◆ **TASK GOAL**:
For the entries below, the expected answer is the line with "días del que disponemos para presentar la", the line with "Retours et commandes", and every line between them, exactly as written, and nothing more.

____

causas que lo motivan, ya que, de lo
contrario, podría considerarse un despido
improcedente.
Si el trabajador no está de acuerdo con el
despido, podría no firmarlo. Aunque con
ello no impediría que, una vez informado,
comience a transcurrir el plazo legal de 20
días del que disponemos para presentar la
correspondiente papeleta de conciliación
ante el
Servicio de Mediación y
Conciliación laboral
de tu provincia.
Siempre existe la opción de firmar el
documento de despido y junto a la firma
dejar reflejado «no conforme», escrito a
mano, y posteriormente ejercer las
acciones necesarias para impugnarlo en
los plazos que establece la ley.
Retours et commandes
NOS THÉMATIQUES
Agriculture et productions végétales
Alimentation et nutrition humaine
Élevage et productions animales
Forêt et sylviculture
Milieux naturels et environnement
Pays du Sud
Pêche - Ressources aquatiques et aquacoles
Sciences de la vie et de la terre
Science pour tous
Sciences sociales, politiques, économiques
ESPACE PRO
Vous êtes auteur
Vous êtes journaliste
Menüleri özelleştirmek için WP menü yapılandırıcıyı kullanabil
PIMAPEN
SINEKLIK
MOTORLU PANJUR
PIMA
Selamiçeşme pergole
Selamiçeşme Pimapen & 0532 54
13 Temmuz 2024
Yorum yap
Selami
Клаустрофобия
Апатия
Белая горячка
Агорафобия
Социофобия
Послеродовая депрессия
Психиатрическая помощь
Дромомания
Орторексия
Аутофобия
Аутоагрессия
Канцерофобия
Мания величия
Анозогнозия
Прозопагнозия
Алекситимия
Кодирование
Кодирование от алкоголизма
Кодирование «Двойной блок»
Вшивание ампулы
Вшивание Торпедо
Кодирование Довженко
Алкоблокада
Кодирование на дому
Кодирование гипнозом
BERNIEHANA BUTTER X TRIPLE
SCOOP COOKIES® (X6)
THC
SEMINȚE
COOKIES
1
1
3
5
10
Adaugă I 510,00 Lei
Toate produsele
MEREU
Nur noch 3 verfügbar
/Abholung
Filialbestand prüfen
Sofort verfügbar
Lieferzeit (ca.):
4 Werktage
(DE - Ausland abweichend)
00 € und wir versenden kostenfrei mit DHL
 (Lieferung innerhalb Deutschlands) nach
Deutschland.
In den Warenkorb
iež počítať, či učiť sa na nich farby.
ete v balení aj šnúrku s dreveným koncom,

____

◆ **OUTPUT FOR THIS TASK**:
días del que disponemos para presentar la
correspondiente papeleta de conciliación
ante el
Servicio de Mediación y
Conciliación laboral
de tu provincia.
Siempre existe la opción de firmar el
documento de despido y junto a la firma
dejar reflejado «no conforme», escrito a
mano, y posteriormente ejercer las
acciones necesarias para impugnarlo en
los plazos que establece la ley.
Retours et commandes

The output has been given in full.